Renouveler le parlement et se prononcer par OUI ou NON sur la nouvelle constitution étaient la préoccupation principale des guinéens ce dimanche, 22 mars 2020. Aller voter ou s’abstenir comme le demande le fndc, était la question sur toutes les lèvres.

La tension était vive, à l’image des exactions dans plusieurs localités du pays, Labé a vécu le pire des cauchemars ; des violations de domiciles, des magasins et boutiques vandalisés puis incendiés par des forces de défense et de sécurité sous les yeux impuissants des victimes. Dans le quartier Tata , c’est une scène inédite que les Labéka ont vécu le soir du vote. Pendant que les fidèles musulmans étaient mobilisés dans la mosquée de Tata 1 pour la prière de Maghrib, un groupe de gendarmes a fait irruption dans la mosquée avec du gaz lacrymogène ; créant ainsi un mouvement de panique indescriptible.
********************
§ CONSIGNE
Poursuivez, s'il vous plaît, le récit sur la journée de vote du 22 mars 2020 en Guinée, à partir de sa dernière phrase.

§ LIGNES FOURNIES
********************
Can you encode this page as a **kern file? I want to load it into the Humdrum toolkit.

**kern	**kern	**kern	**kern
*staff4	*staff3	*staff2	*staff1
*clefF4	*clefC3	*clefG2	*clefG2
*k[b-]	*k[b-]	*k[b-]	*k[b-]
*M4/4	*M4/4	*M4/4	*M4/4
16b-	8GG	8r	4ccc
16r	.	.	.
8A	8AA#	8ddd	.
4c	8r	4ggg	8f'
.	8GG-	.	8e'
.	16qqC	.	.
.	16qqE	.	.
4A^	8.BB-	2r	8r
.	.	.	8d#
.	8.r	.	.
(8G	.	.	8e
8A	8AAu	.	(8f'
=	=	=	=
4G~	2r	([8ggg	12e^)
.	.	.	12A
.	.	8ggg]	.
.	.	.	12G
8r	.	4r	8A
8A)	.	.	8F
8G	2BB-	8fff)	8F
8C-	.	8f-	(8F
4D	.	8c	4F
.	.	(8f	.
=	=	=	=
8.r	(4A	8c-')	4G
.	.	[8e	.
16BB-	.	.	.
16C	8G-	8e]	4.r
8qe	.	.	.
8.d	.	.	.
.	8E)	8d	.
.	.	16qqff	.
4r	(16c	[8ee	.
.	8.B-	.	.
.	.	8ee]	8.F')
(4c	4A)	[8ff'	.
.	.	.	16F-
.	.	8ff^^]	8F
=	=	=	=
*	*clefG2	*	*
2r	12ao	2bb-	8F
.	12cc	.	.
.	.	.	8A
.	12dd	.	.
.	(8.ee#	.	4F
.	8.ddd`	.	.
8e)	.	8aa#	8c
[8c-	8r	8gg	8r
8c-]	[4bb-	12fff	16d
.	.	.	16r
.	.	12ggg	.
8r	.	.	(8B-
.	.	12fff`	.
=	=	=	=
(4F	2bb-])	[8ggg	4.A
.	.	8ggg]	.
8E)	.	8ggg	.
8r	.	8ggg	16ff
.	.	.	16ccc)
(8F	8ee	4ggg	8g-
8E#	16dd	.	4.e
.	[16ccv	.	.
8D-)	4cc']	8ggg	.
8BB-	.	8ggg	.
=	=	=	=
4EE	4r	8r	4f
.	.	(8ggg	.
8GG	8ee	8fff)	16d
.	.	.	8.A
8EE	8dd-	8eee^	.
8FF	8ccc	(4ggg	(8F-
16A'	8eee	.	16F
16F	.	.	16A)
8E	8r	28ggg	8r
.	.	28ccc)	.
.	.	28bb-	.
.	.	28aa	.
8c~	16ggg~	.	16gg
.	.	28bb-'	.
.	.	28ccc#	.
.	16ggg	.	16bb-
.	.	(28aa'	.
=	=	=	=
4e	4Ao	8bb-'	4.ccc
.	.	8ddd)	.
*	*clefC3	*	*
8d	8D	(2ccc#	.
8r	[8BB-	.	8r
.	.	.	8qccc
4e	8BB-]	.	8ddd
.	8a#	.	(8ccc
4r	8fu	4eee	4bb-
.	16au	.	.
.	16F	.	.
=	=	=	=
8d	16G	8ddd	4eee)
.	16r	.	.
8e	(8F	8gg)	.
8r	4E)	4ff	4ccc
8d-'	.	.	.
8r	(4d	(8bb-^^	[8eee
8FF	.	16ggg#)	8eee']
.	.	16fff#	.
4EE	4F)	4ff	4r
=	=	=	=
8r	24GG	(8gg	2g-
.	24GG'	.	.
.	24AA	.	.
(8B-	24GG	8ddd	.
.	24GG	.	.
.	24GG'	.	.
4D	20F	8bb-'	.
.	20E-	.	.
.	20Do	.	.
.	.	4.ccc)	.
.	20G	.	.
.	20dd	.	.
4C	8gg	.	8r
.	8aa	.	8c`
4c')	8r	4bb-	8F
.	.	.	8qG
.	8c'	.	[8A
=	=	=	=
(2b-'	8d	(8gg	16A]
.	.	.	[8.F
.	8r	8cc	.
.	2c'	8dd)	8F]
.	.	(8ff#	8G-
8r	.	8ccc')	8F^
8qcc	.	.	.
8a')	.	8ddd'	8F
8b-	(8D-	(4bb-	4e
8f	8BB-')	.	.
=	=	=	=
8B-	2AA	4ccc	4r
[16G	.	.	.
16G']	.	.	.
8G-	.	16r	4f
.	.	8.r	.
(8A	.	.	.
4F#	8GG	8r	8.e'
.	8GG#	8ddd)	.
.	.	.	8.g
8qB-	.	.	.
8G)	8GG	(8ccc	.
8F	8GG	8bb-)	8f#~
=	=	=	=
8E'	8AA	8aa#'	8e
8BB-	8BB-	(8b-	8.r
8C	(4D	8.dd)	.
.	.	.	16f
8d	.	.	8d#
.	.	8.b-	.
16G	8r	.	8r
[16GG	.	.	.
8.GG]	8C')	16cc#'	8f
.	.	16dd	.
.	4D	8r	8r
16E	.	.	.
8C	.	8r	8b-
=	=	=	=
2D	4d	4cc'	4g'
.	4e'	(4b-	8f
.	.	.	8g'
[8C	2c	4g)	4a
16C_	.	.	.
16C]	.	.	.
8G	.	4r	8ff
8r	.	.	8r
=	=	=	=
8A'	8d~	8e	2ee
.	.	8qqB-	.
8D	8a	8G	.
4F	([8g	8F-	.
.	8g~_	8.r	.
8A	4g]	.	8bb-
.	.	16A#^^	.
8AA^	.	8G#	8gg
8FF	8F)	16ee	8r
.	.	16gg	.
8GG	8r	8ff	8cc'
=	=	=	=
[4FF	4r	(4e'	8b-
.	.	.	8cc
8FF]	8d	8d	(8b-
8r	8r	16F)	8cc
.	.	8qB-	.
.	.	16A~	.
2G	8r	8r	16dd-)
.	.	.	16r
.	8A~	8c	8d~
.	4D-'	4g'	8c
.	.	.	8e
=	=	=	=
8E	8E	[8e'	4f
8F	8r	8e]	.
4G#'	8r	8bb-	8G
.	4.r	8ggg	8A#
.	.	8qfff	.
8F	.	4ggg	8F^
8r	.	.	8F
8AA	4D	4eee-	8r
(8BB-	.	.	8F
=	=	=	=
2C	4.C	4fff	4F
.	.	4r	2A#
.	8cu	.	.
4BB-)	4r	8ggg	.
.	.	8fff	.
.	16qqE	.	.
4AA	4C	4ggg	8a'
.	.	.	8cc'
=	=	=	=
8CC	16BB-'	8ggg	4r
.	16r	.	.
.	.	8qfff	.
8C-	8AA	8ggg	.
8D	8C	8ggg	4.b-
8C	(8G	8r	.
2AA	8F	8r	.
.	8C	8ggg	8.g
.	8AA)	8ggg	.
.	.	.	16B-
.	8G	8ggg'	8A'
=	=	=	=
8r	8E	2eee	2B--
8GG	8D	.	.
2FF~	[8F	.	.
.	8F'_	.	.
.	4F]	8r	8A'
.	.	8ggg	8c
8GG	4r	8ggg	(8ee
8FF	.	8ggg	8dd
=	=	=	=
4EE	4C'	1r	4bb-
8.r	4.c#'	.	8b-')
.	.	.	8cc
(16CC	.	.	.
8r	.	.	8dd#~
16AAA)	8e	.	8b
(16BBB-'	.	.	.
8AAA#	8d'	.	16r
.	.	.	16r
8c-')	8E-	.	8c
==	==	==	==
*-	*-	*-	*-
********************
§ CORRIGÉ
Ce témoins a tenté de nous décrire la scène « C’est pendant la prière du crépuscule que des gendarmes sont entrés dans la mosquée de Tata 1 et ont lancé du gaz lacrymogène, je suis venus jusqu’au carrefour près de la mosquée, deux pick-up étaient garés là. Quand j’ai voulu passer, un des agents me dit de me retourner, l’autre me dit de passer. Comme ils se contredisaient, je me suis retourné. Mais bien avant, à la mosquée, quand on a terminé la prière, nous avons entendu des cris, les forces de l’ordre pourchassaient des jeunes, c’est dans cette débandade, ils ont lancé des bombes de gaz lacrymogènes dans la mosquée en traversant les vitres de la mosquée. Et certaines bombes lacrymogènes ont brûlé les tapis de la mosquée » nous a expliqué Elhadji Mamadou Alimou Tambarein

Après avoir tiré du gaz dans la mosquée, les gendarmes ont mis le feu sur trois (3) motos garées devant la mosquée.